Stored data entries

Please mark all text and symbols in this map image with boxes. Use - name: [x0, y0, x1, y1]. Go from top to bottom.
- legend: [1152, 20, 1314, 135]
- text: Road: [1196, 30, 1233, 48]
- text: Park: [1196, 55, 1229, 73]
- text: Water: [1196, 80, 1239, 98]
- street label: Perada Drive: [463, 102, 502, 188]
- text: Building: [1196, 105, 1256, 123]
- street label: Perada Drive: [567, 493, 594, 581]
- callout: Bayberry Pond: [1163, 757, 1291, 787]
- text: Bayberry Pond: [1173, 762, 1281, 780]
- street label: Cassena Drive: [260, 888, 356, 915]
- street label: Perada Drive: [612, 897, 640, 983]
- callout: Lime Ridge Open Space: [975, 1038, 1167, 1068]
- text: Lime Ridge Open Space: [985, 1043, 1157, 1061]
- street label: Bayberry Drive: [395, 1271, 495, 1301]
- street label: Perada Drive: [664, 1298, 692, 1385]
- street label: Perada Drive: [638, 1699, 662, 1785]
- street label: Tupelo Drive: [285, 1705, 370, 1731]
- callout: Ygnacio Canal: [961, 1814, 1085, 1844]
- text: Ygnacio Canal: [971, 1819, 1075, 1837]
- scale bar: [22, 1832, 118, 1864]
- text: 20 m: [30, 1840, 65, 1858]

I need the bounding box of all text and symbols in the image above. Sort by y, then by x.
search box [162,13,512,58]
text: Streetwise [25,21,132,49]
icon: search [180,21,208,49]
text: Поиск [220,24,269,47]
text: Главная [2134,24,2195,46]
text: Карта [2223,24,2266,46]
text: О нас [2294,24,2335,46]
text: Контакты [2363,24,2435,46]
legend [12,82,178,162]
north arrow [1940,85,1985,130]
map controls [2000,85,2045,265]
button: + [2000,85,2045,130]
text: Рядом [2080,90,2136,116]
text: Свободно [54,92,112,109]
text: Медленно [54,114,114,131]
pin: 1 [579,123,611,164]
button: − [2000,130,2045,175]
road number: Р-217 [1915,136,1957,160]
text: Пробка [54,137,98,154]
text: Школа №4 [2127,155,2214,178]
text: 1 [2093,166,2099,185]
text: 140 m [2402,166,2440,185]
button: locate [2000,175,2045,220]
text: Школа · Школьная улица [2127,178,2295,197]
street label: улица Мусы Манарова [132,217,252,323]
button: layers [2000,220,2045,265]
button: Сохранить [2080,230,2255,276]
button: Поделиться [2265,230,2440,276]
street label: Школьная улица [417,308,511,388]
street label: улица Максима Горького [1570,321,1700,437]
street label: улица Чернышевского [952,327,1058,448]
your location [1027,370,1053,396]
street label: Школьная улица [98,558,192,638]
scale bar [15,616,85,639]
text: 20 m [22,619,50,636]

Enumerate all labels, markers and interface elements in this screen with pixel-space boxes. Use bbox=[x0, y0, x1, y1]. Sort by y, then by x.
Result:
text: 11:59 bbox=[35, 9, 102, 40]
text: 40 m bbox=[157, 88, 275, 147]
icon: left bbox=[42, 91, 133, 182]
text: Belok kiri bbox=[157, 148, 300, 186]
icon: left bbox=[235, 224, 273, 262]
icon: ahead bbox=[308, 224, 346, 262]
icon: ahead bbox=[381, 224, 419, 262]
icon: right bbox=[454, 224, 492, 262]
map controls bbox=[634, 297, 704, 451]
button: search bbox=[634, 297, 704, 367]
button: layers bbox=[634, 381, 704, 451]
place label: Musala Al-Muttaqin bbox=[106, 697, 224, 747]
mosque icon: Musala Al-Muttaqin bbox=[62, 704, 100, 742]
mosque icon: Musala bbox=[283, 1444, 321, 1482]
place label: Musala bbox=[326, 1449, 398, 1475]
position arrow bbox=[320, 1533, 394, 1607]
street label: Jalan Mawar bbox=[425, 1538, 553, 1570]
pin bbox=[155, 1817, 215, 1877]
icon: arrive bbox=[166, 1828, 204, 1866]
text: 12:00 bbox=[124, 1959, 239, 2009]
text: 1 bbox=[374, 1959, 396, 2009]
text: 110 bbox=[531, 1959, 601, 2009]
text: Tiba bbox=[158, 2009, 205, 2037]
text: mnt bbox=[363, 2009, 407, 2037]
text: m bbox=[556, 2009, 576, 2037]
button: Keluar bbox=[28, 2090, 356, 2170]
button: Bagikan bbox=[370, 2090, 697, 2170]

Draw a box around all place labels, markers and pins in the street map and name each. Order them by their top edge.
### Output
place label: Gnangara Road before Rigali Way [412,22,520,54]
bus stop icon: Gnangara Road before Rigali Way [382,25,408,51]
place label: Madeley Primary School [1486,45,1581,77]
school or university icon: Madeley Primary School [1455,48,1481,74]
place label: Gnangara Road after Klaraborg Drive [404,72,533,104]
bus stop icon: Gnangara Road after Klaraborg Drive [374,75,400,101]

» **Directions**:
Respond with one number, the count of lines in the data that hold the string "this".

» **Problem solution**:
2